● WHAT IS REQUIRED:
State the number of lines in these records that include the string "FileFunction", and say nothing more.

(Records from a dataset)
□ □ □ □

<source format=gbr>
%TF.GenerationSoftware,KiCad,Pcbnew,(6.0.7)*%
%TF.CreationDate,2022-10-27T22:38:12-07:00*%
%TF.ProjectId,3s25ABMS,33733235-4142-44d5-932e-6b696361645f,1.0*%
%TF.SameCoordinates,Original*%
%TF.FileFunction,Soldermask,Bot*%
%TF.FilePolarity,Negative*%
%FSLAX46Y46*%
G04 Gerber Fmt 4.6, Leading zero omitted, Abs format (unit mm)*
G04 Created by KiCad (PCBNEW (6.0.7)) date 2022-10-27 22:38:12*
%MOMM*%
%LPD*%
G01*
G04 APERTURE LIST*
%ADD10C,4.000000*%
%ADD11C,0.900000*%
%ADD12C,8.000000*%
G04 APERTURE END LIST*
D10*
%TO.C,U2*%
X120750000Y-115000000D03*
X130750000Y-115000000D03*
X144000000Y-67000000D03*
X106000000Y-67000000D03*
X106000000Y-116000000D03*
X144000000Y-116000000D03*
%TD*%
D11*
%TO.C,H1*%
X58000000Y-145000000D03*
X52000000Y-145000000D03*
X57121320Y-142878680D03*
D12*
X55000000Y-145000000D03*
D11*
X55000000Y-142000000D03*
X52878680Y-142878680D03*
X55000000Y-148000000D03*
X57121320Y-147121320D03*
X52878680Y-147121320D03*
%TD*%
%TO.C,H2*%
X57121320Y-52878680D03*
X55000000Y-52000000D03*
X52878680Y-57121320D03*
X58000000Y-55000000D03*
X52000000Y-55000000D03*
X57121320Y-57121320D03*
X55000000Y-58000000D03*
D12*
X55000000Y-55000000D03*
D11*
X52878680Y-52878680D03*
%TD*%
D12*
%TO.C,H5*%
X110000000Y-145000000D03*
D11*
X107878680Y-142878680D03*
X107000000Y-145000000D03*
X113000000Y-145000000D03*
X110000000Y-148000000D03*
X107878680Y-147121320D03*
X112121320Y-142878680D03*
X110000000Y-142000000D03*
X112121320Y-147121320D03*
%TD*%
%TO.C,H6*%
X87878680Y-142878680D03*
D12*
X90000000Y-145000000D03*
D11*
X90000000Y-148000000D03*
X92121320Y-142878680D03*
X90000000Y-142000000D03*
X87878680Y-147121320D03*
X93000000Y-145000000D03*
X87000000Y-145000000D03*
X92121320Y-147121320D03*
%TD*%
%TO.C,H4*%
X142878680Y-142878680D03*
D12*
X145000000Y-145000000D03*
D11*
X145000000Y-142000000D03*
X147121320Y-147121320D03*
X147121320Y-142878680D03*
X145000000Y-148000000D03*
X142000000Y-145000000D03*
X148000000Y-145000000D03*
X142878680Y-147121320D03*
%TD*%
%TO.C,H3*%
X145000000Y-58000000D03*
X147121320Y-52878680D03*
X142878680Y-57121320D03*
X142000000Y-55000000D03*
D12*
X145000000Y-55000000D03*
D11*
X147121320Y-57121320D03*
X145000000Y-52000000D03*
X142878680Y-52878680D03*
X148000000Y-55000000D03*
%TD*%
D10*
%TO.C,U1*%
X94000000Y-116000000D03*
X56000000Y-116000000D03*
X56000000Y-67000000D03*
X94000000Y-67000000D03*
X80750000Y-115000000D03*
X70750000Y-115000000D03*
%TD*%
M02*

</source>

□ □ □ □

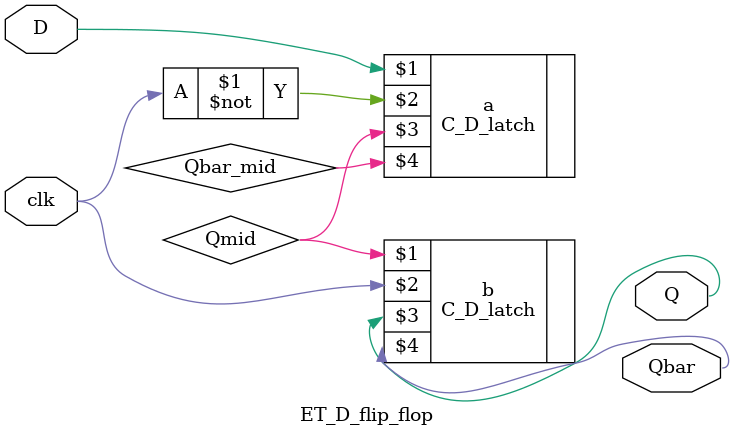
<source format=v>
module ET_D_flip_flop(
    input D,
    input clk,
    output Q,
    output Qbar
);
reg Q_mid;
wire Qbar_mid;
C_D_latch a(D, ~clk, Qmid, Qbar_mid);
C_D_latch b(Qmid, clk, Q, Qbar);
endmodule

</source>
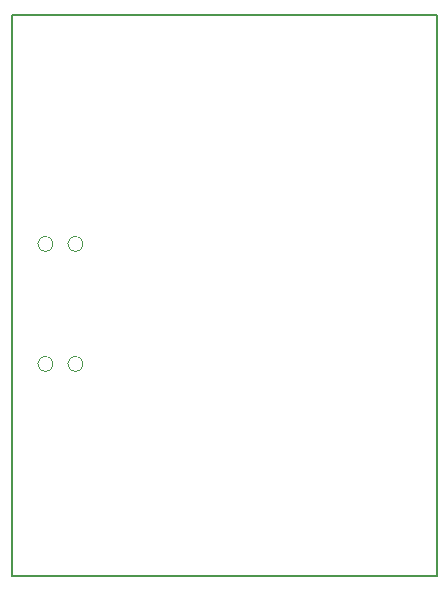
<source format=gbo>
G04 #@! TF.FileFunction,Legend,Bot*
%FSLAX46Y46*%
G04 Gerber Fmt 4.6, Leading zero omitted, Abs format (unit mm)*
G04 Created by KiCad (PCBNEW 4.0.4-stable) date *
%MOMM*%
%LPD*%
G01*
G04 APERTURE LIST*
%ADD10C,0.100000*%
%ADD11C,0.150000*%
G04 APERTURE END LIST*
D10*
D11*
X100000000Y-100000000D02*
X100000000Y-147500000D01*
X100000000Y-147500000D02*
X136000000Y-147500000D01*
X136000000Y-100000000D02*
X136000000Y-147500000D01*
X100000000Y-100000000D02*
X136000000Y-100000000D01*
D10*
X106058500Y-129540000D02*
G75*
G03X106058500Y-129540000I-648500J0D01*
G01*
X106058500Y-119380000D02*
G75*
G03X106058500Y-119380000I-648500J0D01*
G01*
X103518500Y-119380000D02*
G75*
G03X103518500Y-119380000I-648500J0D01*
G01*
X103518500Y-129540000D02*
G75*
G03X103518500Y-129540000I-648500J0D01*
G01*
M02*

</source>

□ □ □ □

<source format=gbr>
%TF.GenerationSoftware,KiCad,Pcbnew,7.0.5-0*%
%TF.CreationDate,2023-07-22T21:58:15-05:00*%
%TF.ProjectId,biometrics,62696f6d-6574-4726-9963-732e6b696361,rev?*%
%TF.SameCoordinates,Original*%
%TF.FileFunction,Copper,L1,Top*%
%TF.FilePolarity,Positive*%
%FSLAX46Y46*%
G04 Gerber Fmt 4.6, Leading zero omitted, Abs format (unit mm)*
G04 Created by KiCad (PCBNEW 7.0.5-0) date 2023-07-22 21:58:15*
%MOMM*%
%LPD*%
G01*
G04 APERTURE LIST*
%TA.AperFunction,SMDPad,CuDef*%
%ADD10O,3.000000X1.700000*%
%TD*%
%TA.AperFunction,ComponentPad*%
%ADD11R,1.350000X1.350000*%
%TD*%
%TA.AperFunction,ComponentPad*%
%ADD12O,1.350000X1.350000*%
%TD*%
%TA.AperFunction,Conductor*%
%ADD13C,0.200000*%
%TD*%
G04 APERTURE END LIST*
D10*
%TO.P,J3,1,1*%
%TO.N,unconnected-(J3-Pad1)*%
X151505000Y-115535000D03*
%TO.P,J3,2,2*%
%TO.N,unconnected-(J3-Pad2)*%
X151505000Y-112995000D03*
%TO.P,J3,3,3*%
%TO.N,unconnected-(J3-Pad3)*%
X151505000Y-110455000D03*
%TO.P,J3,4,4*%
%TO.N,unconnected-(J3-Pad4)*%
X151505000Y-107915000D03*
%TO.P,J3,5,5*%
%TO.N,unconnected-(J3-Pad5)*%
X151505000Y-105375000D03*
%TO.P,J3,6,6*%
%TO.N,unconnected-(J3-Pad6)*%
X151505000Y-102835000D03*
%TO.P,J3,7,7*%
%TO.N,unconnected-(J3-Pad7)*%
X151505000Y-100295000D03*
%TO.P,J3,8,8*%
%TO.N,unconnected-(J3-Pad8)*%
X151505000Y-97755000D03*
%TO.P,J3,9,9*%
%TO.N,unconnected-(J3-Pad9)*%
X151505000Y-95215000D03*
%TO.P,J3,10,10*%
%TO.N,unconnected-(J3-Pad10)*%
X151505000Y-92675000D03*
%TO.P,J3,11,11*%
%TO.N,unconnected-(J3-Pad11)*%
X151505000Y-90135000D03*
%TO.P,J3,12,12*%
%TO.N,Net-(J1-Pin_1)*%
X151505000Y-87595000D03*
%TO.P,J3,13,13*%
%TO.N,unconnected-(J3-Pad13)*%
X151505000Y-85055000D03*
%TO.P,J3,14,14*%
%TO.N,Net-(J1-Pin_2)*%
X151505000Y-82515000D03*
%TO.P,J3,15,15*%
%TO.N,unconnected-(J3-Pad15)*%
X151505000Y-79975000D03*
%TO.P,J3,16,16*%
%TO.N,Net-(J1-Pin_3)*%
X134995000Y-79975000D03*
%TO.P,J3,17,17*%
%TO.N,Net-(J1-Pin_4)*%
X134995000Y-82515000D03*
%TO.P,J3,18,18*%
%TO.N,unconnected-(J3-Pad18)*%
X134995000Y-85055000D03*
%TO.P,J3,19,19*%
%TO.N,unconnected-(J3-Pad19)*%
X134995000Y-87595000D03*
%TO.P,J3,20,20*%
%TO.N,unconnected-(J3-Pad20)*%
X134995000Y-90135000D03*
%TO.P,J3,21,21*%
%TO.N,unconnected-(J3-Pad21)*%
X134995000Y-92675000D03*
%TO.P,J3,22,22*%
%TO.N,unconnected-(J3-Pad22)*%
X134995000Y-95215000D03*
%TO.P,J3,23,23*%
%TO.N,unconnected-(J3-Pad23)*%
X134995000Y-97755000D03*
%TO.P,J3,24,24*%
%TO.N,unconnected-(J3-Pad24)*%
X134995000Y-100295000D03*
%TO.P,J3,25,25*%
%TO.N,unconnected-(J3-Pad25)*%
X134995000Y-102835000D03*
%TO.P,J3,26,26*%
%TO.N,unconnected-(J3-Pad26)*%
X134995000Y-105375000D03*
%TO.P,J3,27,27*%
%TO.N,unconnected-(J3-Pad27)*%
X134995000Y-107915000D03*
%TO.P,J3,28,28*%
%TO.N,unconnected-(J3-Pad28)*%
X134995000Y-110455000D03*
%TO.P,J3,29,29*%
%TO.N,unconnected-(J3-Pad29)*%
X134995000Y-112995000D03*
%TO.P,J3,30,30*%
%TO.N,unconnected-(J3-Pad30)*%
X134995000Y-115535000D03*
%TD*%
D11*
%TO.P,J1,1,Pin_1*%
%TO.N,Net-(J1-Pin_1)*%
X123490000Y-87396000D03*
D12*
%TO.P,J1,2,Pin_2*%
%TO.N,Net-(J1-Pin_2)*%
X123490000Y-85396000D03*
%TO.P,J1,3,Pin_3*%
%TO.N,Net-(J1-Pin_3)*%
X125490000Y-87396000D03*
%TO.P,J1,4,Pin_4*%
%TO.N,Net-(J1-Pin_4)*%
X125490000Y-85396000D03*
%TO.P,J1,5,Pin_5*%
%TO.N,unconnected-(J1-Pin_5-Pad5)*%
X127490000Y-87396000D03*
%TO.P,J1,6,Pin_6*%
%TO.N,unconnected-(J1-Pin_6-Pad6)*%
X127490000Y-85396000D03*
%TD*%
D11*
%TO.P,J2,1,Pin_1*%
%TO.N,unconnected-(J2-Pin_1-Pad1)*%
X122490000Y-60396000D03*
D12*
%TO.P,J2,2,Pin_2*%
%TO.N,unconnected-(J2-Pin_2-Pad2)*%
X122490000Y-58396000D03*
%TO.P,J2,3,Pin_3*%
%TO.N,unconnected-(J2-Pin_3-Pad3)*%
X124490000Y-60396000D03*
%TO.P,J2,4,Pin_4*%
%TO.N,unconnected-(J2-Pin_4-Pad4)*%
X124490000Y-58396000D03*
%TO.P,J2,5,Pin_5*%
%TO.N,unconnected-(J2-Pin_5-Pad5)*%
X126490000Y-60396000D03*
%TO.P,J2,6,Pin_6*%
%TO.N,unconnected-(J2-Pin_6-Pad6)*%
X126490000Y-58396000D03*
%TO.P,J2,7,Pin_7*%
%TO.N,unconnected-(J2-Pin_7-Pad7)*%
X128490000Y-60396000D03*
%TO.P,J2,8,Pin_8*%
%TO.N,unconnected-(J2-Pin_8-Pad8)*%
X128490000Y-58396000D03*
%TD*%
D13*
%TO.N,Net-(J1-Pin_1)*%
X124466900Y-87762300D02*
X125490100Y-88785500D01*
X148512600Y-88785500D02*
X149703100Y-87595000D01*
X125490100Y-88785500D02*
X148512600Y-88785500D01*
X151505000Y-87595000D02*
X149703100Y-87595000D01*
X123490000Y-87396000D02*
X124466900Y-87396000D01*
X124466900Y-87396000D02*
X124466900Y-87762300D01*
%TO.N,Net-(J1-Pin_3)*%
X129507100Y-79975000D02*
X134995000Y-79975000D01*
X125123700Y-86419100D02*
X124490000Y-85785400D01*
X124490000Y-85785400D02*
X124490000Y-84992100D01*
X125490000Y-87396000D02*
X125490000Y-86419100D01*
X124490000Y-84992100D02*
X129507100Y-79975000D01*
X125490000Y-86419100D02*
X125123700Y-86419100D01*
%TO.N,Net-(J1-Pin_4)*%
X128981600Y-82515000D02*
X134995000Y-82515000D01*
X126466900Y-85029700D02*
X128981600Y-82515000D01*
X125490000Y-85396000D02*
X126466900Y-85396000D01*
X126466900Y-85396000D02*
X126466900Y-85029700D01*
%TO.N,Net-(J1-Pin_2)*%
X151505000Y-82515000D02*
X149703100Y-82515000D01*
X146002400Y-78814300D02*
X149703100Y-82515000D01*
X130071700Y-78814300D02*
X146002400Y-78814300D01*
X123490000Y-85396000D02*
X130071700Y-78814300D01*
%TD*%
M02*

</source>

□ □ □ □

● RESULT OF THIS TASK:
3